Re: [AMBER] experiences with EVGA GTX TITAN Superclocked - memtestG80 - UNDERclocking in Linux ?

From: Marek Maly <marek.maly.ujep.cz>
Date: Thu, 20 Jun 2013 15:58:00 +0200

Hi Ross,

Dne Thu, 20 Jun 2013 04:25:07 +0200 Ross Walker <rosscwalker.gmail.com>
napsal/-a:

> Hi Marek,
>
> I would just have some patience for now and just figure that everyone is
> working hard behind the scenes to solve this. I would give it a month
> and then reassess things.

If the things are resolved in one month or so it would be great !

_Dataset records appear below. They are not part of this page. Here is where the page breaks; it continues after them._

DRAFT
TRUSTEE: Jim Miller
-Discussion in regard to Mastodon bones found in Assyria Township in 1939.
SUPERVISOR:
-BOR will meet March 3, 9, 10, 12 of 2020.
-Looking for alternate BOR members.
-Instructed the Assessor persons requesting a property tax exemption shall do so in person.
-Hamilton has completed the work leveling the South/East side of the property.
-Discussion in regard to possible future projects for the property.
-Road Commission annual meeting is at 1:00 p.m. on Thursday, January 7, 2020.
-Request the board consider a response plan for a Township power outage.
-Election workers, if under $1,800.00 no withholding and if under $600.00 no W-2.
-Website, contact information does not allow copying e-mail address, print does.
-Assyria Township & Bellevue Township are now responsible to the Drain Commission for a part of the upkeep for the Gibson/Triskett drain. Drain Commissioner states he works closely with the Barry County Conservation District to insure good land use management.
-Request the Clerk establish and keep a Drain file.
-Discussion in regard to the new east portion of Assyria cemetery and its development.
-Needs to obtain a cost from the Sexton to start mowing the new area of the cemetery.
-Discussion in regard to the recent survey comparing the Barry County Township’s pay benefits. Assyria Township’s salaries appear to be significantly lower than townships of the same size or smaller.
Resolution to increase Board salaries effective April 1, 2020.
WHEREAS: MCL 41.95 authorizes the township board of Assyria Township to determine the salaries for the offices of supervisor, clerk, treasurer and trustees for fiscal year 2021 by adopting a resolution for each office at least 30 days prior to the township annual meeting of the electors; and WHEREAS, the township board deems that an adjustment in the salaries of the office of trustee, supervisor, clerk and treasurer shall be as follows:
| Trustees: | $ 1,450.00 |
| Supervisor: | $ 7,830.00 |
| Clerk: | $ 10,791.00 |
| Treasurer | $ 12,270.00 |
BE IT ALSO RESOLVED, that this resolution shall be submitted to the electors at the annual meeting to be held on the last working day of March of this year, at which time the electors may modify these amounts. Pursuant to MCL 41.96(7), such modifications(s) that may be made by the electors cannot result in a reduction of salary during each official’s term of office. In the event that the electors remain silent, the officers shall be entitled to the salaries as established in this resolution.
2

You were the first to purchase Titan's, even
> BEFORE the code developers got their hands on them so you ultimately
> took a large risk with that.

There is apparently more "impatient" guys in the club and for sure I was
not
the first one (I bought it around the middle of the May = cca 2+ months
after release ?).
The first was perhaps Divi who bought 2 Titans early after release
(March). But here is
also clear that it is not important WHEN but WHAT. Since I did not notice
any
disturbing news during that cca 2 months in Amber forum (neither from
Amber users nor from Amber developers) I simply bought them believing that
these new "super" GPUs will be Amber friendly as
it is in case of GTX 580 / GTX 680. Of course that I was aware of the fact
that it is
  a little risky (as always with stock GPUs) and GPUs which I will buy
might not be suitable for serious Amber work, but for that case I was
pretty sure that given GPU will have some evident "hard"/"soft" defects
which will be easy to detect with standard GPU tests like (memtestG80 or
many Win testers) so I will simply RMA it/them and that's it. Exactly this
already happened to me a year ago with 2 GTX 580 but I simply RMAed them
and this solved the situation. But what is going here with TITANs seems to
be much complicated story ...

Moreover at that time (first half of May) were already released Amber
benchmarks for K20 and K20x
which have very similar ( maybe identical ? and differences are defined
just in bios ? ) architecture. In any case Titan is closer to K20, K20x
than e.g. GTX 780 which has e.g. different
number of cuda cores. So to buy 2 Titans in that moment did not seem
extremely risky.
If it was, e.g. Robert (amber code contributor) would perhaps never buy 4
Titans ...

Anyway would be nice If amber team have some special funding to buy (or
just possibility to test for free) few pieces of newly released stock
(non-Tesla) GPUs to share some experiences let say within the first month
after new GPU release. This would be very helpful and useful especially in
situation when the new GPUs are based on brand new Chip. I mean something
similar like the usual gaming benchmarks/reviews near or shortly after
release of the new type of GPUs but just focused on Amber
benchmark cases (stability, reproducibility, performance).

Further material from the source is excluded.